Two shots of jamais-vu, please
Peering down the paths not taken; plus biscuits, foxes and home.
When my son was young, he had some minor health issues that required us to travel to Tampa to see specialists. On one such trip, our doctor was tall with long, dark hair and an orange-and-blue UF pin on the lapel of her white coat.
She looked like me and talked like me: constantly gesturing with her hands; laughing easily; fidgeting with her sneakered feet.
It felt like peering into an alternate life, like seeing a snippet of how things could have been had I gone to medical school and done the doctor-thing as I long planned.
I remember feeling dizzy watching her. That funky, karmic swirl of the universe. Like déjà-vu but upside down. Apparently they call this jamais-vu or “never seen” — a glance down the path not taken.
At the Tampa Bay Wine & Food Fest earlier this month, I had that same feeling. I was there visiting friends. The event just happened to fall on the same weekend a young, up-and-coming musician by the name of Taylor Swift was in town.
The city was pure chaos.
Even though the Wine & Food Fest was in downtown Tampa, several miles away from the concert, the area was still packed with Swifties, most of them young, glittery and glowing. Walking through the gates of the festival felt like entering a different world, an older and slightly more serious one with fewer sequins but more booze.
As different worlds go, this one was great.
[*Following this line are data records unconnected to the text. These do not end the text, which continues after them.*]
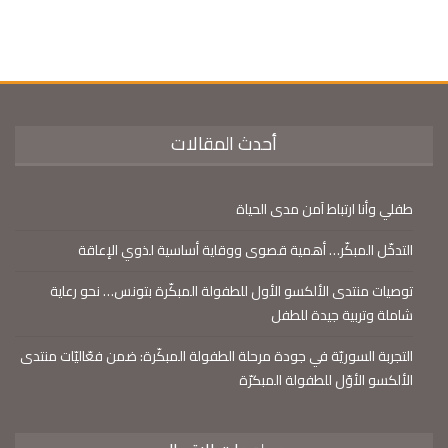
أحدث المقالات
طفلي وأنا ارتباط آمن مدى الحياة
التدخّل المبكّر… أهمية قصوى ووقاية أساسية لذوي الإعاقة
توصيات منتدى الألكسو الأول للطفولة المبكّرة بتونس… نحو رعاية
شاملة وتربية جيدة للطفل
التجربة السوريّة في جودة مرحلة الطفولة المبكّرة: ضمن فعّاليّات منتدى
الألكسو الأوّل للطفولة المبكرّة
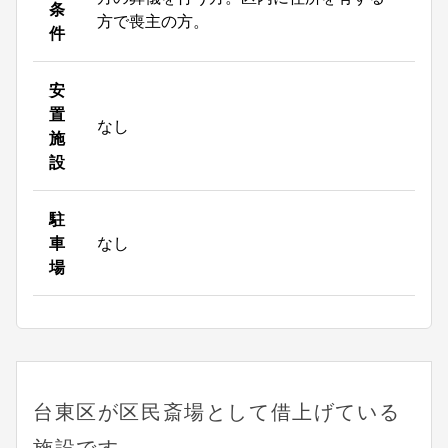
条
方で喪主の方。
件
安
置
なし
施
設
駐
車
なし
場
台東区が区民斎場として借上げている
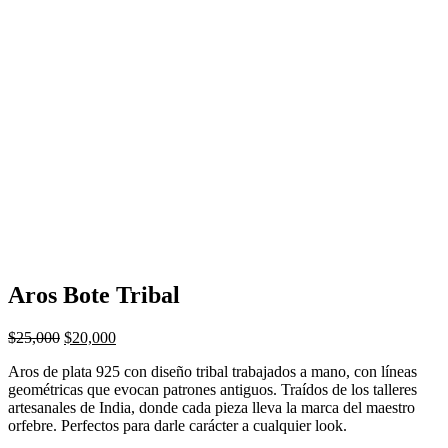
Aros Bote Tribal
$
25,000
$
20,000
Aros de plata 925 con diseño tribal trabajados a mano, con líneas
geométricas que evocan patrones antiguos. Traídos de los talleres
artesanales de India, donde cada pieza lleva la marca del maestro
orfebre. Perfectos para darle carácter a cualquier look.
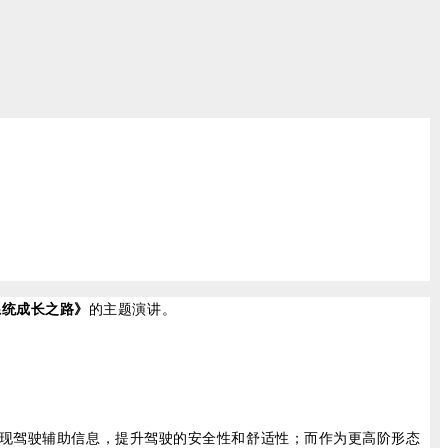
系统成长之路》
的主题演讲。
呈现驾驶辅助信息，提升驾驶的安全性和舒适性；而作为更高阶形态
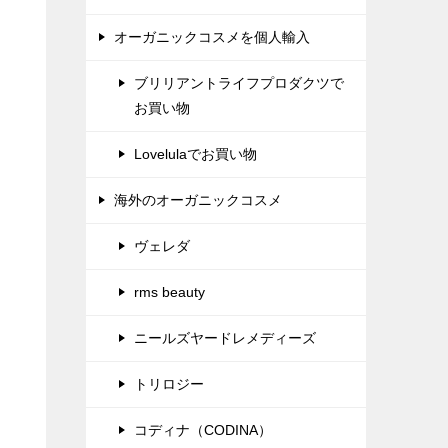
オーガニックコスメを個人輸入
ブリリアントライフプロダクツで
お買い物
Lovelulaでお買い物
海外のオーガニックコスメ
ヴェレダ
rms beauty
ニールズヤードレメディーズ
トリロジー
コディナ（CODINA）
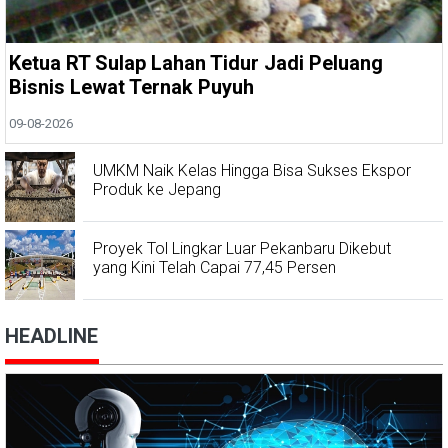
Ketua RT Sulap Lahan Tidur Jadi Peluang
Bisnis Lewat Ternak Puyuh
09-08-2026
UMKM Naik Kelas Hingga Bisa Sukses Ekspor
Produk ke Jepang
Proyek Tol Lingkar Luar Pekanbaru Dikebut
yang Kini Telah Capai 77,45 Persen
HEADLINE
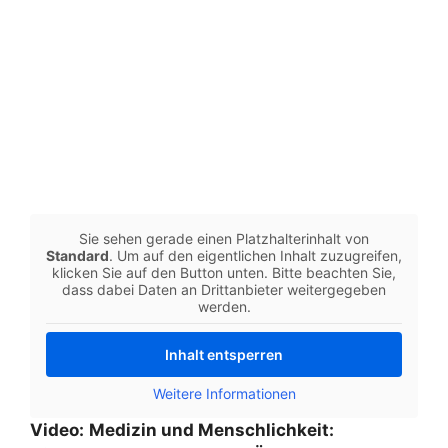
Sie sehen gerade einen Platzhalterinhalt von
Standard
. Um auf den eigentlichen Inhalt zuzugreifen,
klicken Sie auf den Button unten. Bitte beachten Sie,
dass dabei Daten an Drittanbieter weitergegeben
werden.
Inhalt entsperren
Weitere Informationen
Video:
Medizin und Menschlichkeit:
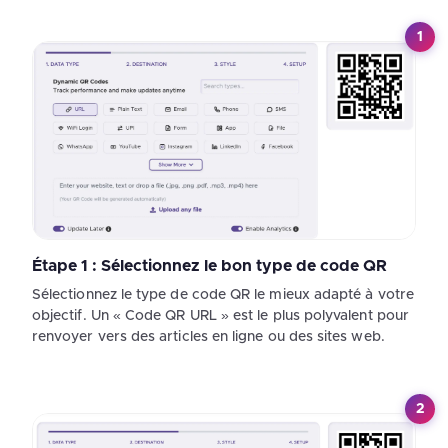
1
Étape 1 : Sélectionnez le bon type de code QR
Sélectionnez le type de code QR le mieux adapté à votre
objectif. Un « Code QR URL » est le plus polyvalent pour
renvoyer vers des articles en ligne ou des sites web.
2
There were endless pours of wines and cocktails, and dozens of restaurants passing out plates upon plates of food. The Friday-night of the event, there was also a Chef Showdown, and on stage to help judge the showdown was Helen Freund, the esteemed food writer and restaurant critic for the Tampa Bay Times.
Cue the swirling.
Back in 2019, I was up for that position. I toured the Times’s offices, met their editors and executives, and lunched with their reporters. I wanted more than anything to take that job. To advance my career in a larger city. To climb the journalism ladder and not look back. But I didn’t. I couldn’t.
I had — I have — too much tying me to Fort Myers.
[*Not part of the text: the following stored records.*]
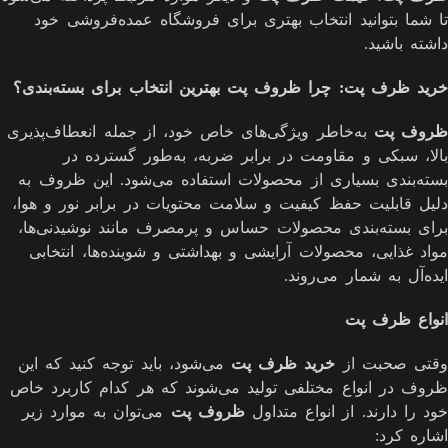
تا شما بتوانید انتخاب بهتری برای فروشگاه عمده‌فروشی خود
داشته باشید.
خرید ظرف پت: چرا ظروف پت بهترین انتخاب برای بسته‌بندی؟
ظروف پت
به‌خاطر ویژگی‌های خاص خود، از جمله انعطاف‌پذیری
بالا، سبکی و مقاومت در برابر ضربه، به‌طور گسترده در
بسته‌بندی بسیاری از محصولات استفاده می‌شود. این ظروف به
دلیل قابلیت حفظ کیفیت و سلامت محتویات در برابر نور و هوا،
برای بسته‌بندی محصولات حساس و پرمصرف مانند نوشیدنی‌ها،
مواد غذایی، محصولات آرایشی و بهداشتی و شوینده‌ها، انتخابی
ایده‌آل به شمار می‌روند.
انواع ظرف پت
وقتی صحبت از
خرید ظرف پت
می‌شود، باید توجه کنید که این
ظروف در انواع مختلفی تولید می‌شوند که هر کدام کاربرد خاص
خود را دارند. از انواع متداول
ظروف پت
می‌توان به موارد زیر
اشاره کرد:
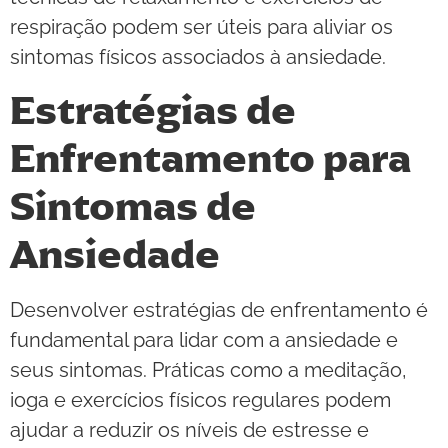
respiração podem ser úteis para aliviar os
sintomas físicos associados à ansiedade.
Estratégias de
Enfrentamento para
Sintomas de
Ansiedade
Desenvolver estratégias de enfrentamento é
fundamental para lidar com a ansiedade e
seus sintomas. Práticas como a meditação,
ioga e exercícios físicos regulares podem
ajudar a reduzir os níveis de estresse e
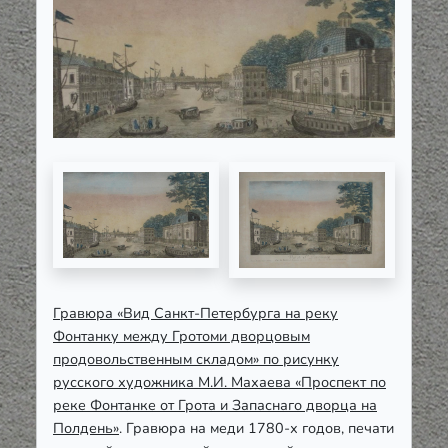
Гравюра «Вид Санкт-Петербурга на реку
Фонтанку между Гротоми дворцовым
продовольственным складом» по рисунку
русского художника М.И. Махаева «Проспект по
реке Фонтанке от Грота и Запаснаго дворца на
Полдень»
. Гравюра на меди 1780-х годов, печати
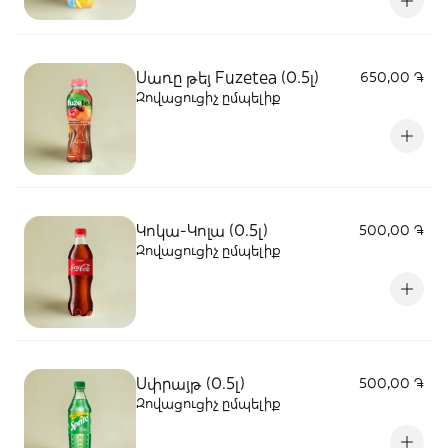
Սառը թեյ Fuzetea (0.5լ)
650,00 ֏
Զովացուցիչ ըմպելիք
Կոկա-Կոլա (0.5լ)
500,00 ֏
Զովացուցիչ ըմպելիք
Սփրայթ (0.5լ)
500,00 ֏
Զովացուցիչ ըմպելիք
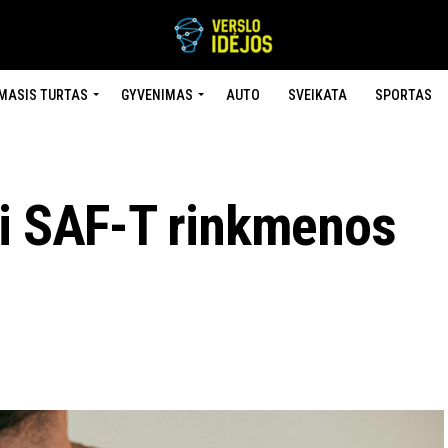
MASIS TURTAS
GYVENIMAS
AUTO
SVEIKATA
SPORTAS
ti SAF-T rinkmenos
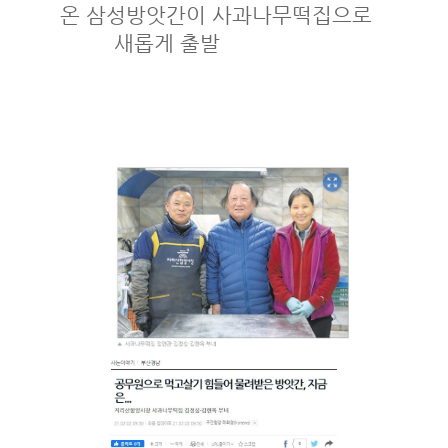
온 삼성방앗간이 사과나무떡집으로
새롭게 출발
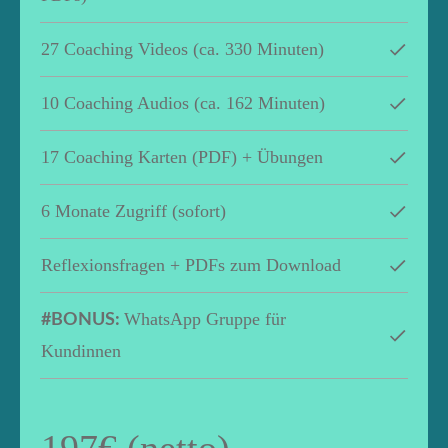
27 Coaching Videos (ca. 330 Minuten)
10 Coaching Audios (ca. 162 Minuten)
17 Coaching Karten (PDF) + Übungen
6 Monate Zugriff (sofort)
Reflexionsfragen + PDFs zum Download
WhatsApp Gruppe für
#BONUS:
Kundinnen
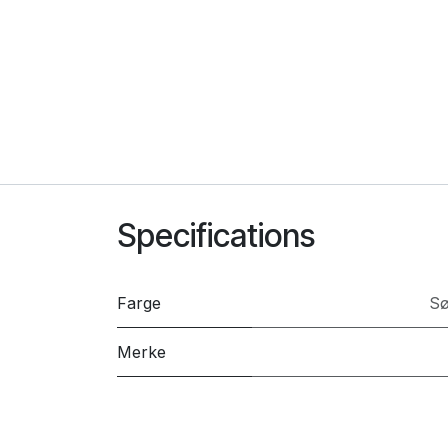
Specifications
Farge
Sø
Merke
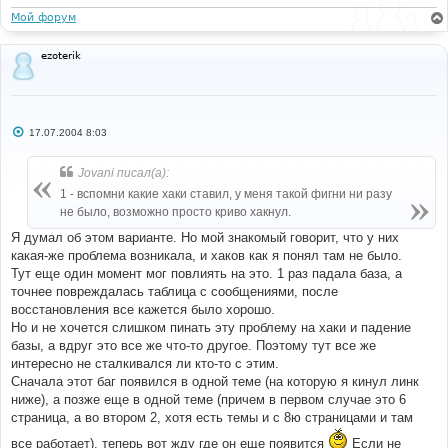
Мой форум
ezoterik
С
17.07.2004 8:03
о
о
б
Jovani писал(а):
щ
е
1 - вспомни какие хаки ставил, у меня такой фигни ни разу
н
не было, возможно просто криво хакнул.
и
е
Я думал об этом варианте. Но мой знакомый говорит, что у них
какая-же проблема возникала, и хаков как я понял там не было.
Тут еще один момент мог повлиять на это. 1 раз падала база, а
точнее повреждалась таблица с сообщениями, после
восстановления все кажется было хорошо.
Но и не хочется слишком пинать эту проблему на хаки и падение
базы, а вдруг это все же что-то другое. Поэтому тут все же
интересно не сталкивался ли кто-то с этим.
Сначала этот баг появился в одной теме (на которую я кинул линк
ниже), а позже еще в одной теме (причем в первом случае это 6
страница, а во втором 2, хотя есть темы и с 8ю страницами и там
все работает), теперь вот жду где он еще появится
Если не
Namely two cute kids and a diabetic mother with early-stage dementia who we no longer trust behind the wheel.
Namely two cute dogs and an even cuter husband whose career is in Fort Myers (and who earns slightly (far) more than I ever did in journalism).
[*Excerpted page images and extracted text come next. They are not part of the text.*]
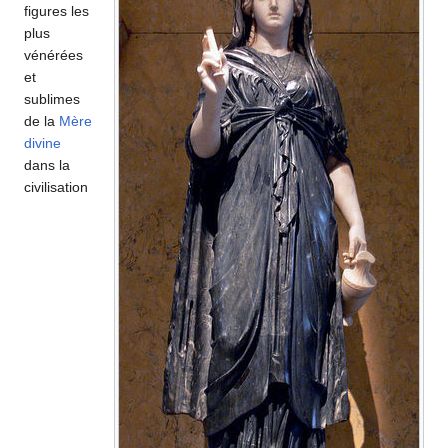
figures les
plus
vénérées
et
sublimes
de la
Mère
divine
dans la
civilisation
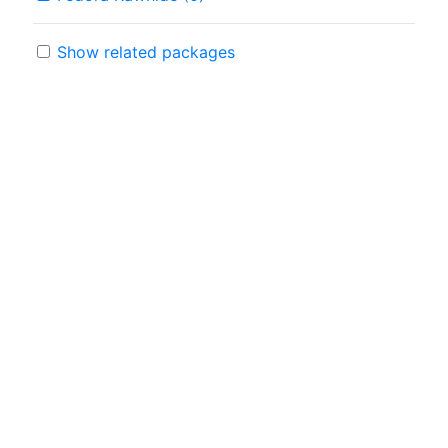
Show related packages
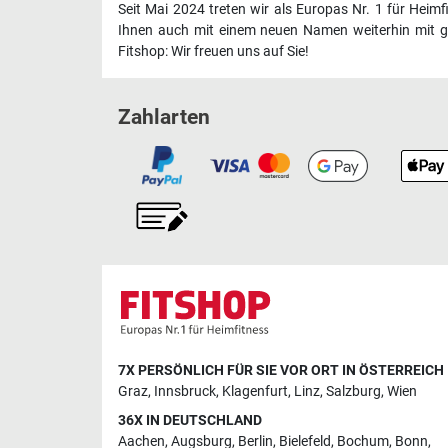
Seit Mai 2024 treten wir als Europas Nr. 1 für Heim
Ihnen auch mit einem neuen Namen weiterhin mit ge
Fitshop: Wir freuen uns auf Sie!
Zahlarten
7X PERSÖNLICH FÜR SIE VOR ORT IN ÖSTERREICH
Graz
,
Innsbruck
,
Klagenfurt
,
Linz
,
Salzburg
,
Wien
36X IN DEUTSCHLAND
Aachen
,
Augsburg
,
Berlin
,
Bielefeld
,
Bochum
,
Bonn
,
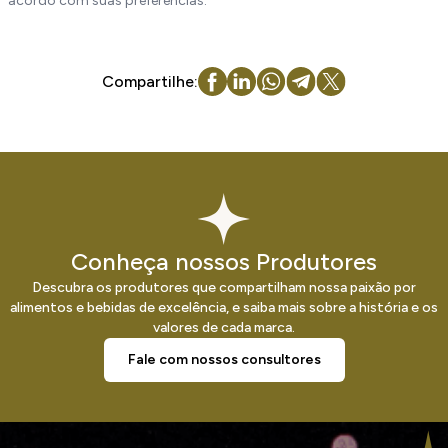
acordo com suas preferências.
Compartilhe:
Conheça nossos Produtores
Descubra os produtores que compartilham nossa paixão por
alimentos e bebidas de excelência, e saiba mais sobre a história e os
valores de cada marca.
Fale com nossos consultores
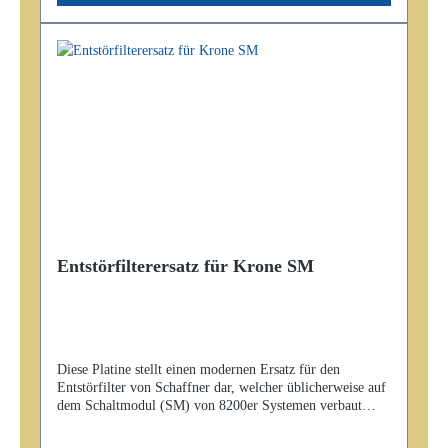
wurde zu 100% ohne KI geschrieben und designt!
Entstörfilterersatz für Krone SM
Diese Platine stellt einen modernen Ersatz für den
Entstörfilter von Schaffner dar, welcher üblicherweise auf
dem Schaltmodul (SM) von 8200er Systemen verbaut
ist.Der Ersatz kann 1:1 auf dem SM aufgelötet werden.
Zur Verlötung wird noch ein Schaltdraht mit einer Stärke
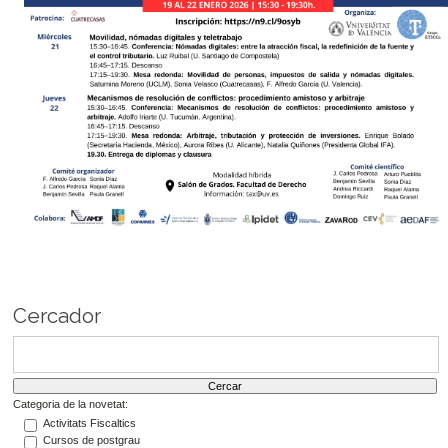
Cercador
Categoria de la novetat:
Activitats Fiscaltics
Cursos de postgrau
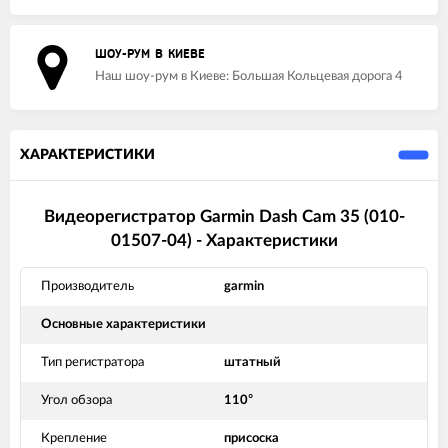
ШОУ-РУМ В КИЕВЕ
Наш шоу-рум в Киеве: Большая Кольцевая дорога 4
ХАРАКТЕРИСТИКИ
Видеорегистратор Garmin Dash Cam 35 (010-
01507-04) - Характеристики
Производитель
garmin
Основные характеристики
Тип регистратора
штатный
Угол обзора
110°
Крепление
присоска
I did not get the job. Helen did. And there she was looking happy, healthy and beautiful on center stage.
The thing I’ve learned about jamais-vu is that, if you sit with it for too long, you can lose yourself down a rabbit hole of what-ifs. It’s like a shot of tequila. One or two, properly timed, and you’re golden, centered, able to see the world anew. More than that, and you’re a crumpled mess, half-asleep at Taco Bell, blabbering on about Fourth Meal and asking for the special packets of green sauce.
I know. I know. “I’m here for a reason!” … “I’m where I need to be!” … “Blah blah blah blah!” But really, do I know? I could have kicked ass and saved lives as a doctor. I could be on my way from Tampa to The Washington Post or L.A. Times or San Francisco Chronical.
But I refuse to sit with jamais-vu for too long. My stomach can’t handle Taco Bell like it used to.
Restaurant of the Week
Survey Cafe, Bonita Springs
It doesn’t take long to feel at home at Survey Cafe. It helps that this is a home, or was a home, back when this clapboard cottage was first built in 1940. Now, it’s more like a soul; a heartbeat that tells you downtown Bonita Springs is thriving and very much alive.
You feel that soul in the kind server who seems genuinely happy to take your brunch order at the off-kilter counter. She hands you a table marker with a picture of a fox on it. “For my table of foxes,” she says, winking in a way that tells you she’s hilarious and makes you want to be her friend.
You taste that soul in fluffy omelets, hefty sandwiches and custardy wedges of quiche. In glossy tarts and flaky biscuits and massive carrot-cake muffins piped with thick swirls of cream-cheese frosting.
You hear that soul in the conversations that bloom around you on this creaky wooden porch and at your own table. In the pulse that thrums in your chest with each good bite.
Survey Cafe has soul. It has heart. And Bonita Springs is lucky to be its home.